You'd think someone ran a pickup over a couple dozen hounds' tails, the way they howled up in Raleigh Tuesday. That "Puppy Chow penalty" got folks all riled up. Imagine that - asking animal owners to kick in a few bucks to solve the big-time animal problems we've got here. Next thing you know, they'll want to tax drivers to pay for highway maintenance, or property owners to pay for city services. What a notion.

The howls came from some dog owners - mostly hunters and breeders. Their arena wasn't a kennel or a sporting trial, but rather a legislative meeting room in Raleigh, where a crowd of 300 took part in a four-hour meeting that reviewed new legislative proposals aimed at reversing this state's dreadful track record of generating, and euthanizing, unwanted pets at twice the national rate.

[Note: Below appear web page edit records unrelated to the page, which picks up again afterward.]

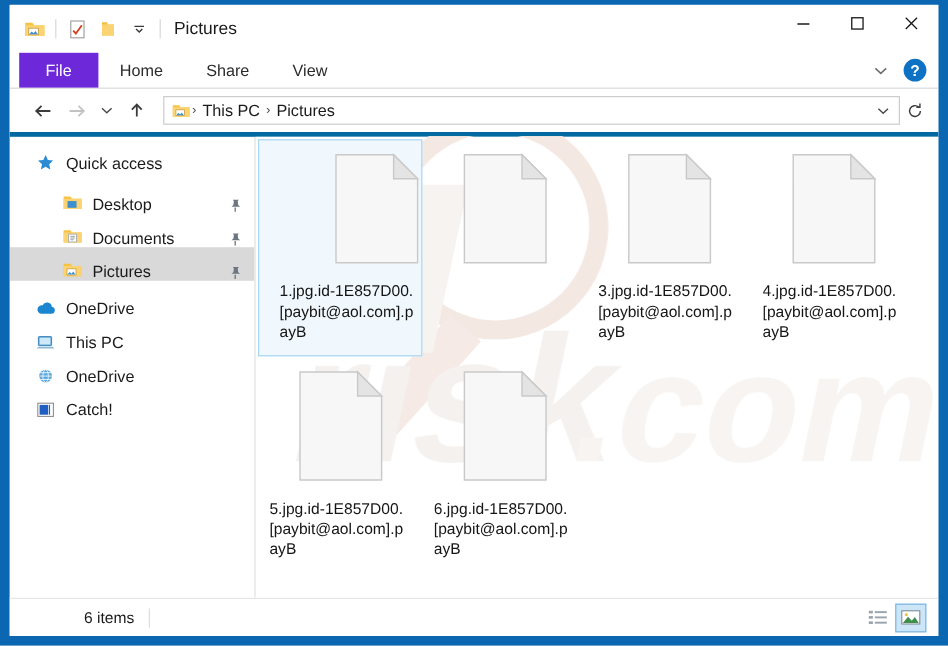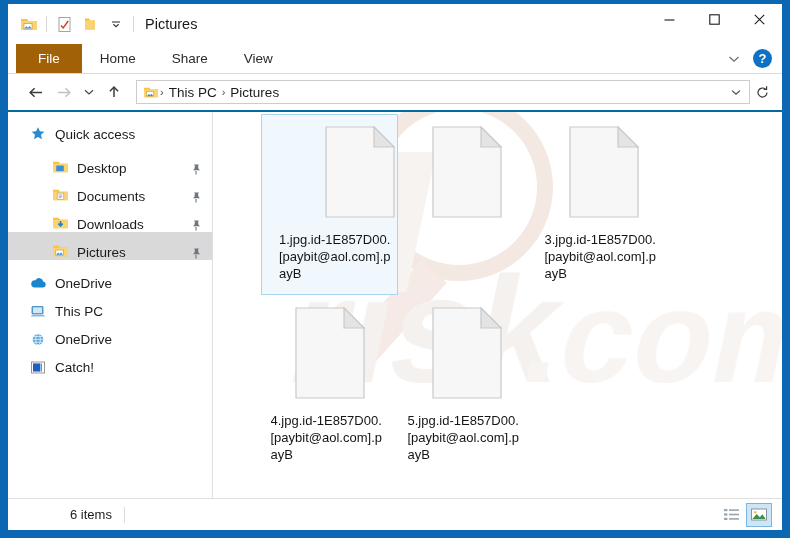--- a/index.html
+++ b/index.html
@@ -57,7 +57,7 @@
     padding: 0 18px; height: 100%;
   }
   .tab.file {
-    background: #a16207; color: #ffffff;
+    background: #6d28d9; color: #ffffff;
     padding: 0 22px; margin-left: 8px;
   }
   .ribbon-right {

In most North Carolina communities, animal welfare is a concept rooted in 19th century practices and programs. It goes like this: Let them breed, scoop up the strays, cage them in foul, unhealthy kennels, then kill them. Nearly a quarter of a million North Carolina dogs and cats met that fate last year.

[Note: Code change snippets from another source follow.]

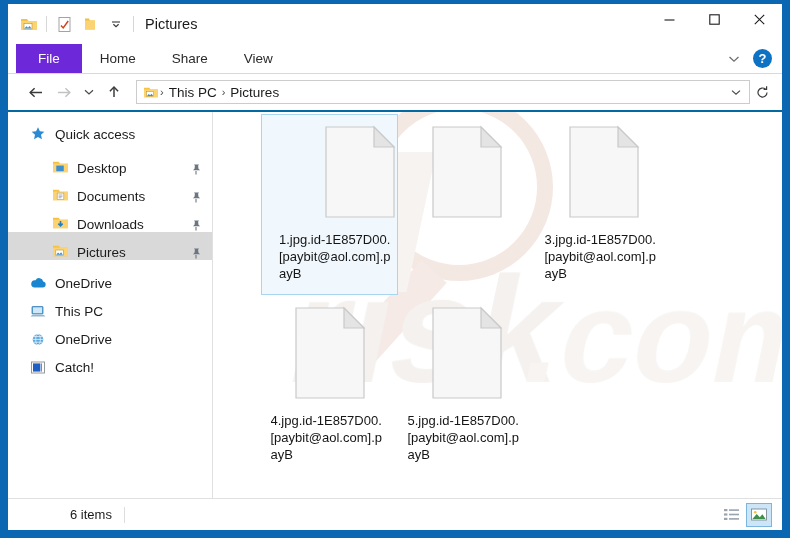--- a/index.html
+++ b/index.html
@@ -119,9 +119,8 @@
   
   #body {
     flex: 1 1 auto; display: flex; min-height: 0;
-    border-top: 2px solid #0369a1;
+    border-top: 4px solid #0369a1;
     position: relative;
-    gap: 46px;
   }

Ironically, the state has offered help for low-cost spaying and neutering programs for years. Most communities (including this one) ignored it. Just as they ignore the foundation grants out there that would help cut down on the unwanted animal population. Easier to rely on the old scoop 'em, cage 'em, kill 'em plan.

After a winter of hearings, a House study committee has proposed some advances into the 21st century, key among them a well-financed spay-neuter program. The money would come from a small tax on animal food. The plan would add 10 cents to a 20-pound bag of dry food and 2 cents to every can. In my household, with two largish dogs and one slightly plump cat, that might amount to an extra buck a month, at most.

Those pennies would add up to an $8 million-a-year fund that would help animal shelters meet the new law's requirement that dogs and cats released from shelters must first be sterilized.

That is a far better answer to our pet overpopulation than the present system, which either kills the extras or warehouses them in no-kill shelters that are hardly the optimum life for what we lovingly call our "companion animals."

Maybe it makes sense to you and me, but to some people in the Animal Establishment, it was cause for unrestrained yelps. "I think it's going to be an inconvenience for everybody," said the representative from the Grimesville Hunt Club. The man from the North Carolina Coon Hunters Association saw it this way: "When you tell a farmer down the road with two collies that he's going to have to pay $200 more this year, he's not going to be up to vote for you next time." If the farmer's got to pay $200 more for two collies, they've got one heck of an appetite. To pay $200, at 10 cents tax per 20 pound bag, the farmer down the road is feeding his two collies 40,000 pounds of dry food a year, or nearly 110 pounds a day. Those are big collies!

But that's the way it's going to go. The hunters, breeders (including the folks who breed for fighting) and the pet food industry are going to hound this proposal all over the place, maybe to death. It's a mostly quiet constituency, but they've got clout.

So if you want to see this county, and the other 99, come into the 21st century with an intelligent program that cuts down on the mind-boggling numbers of pets that are killed in county shelters every year, let your local lawmakers know that you support the state's new spay-neuter initiative. We all can afford a few pennies a week to stop the slaughter.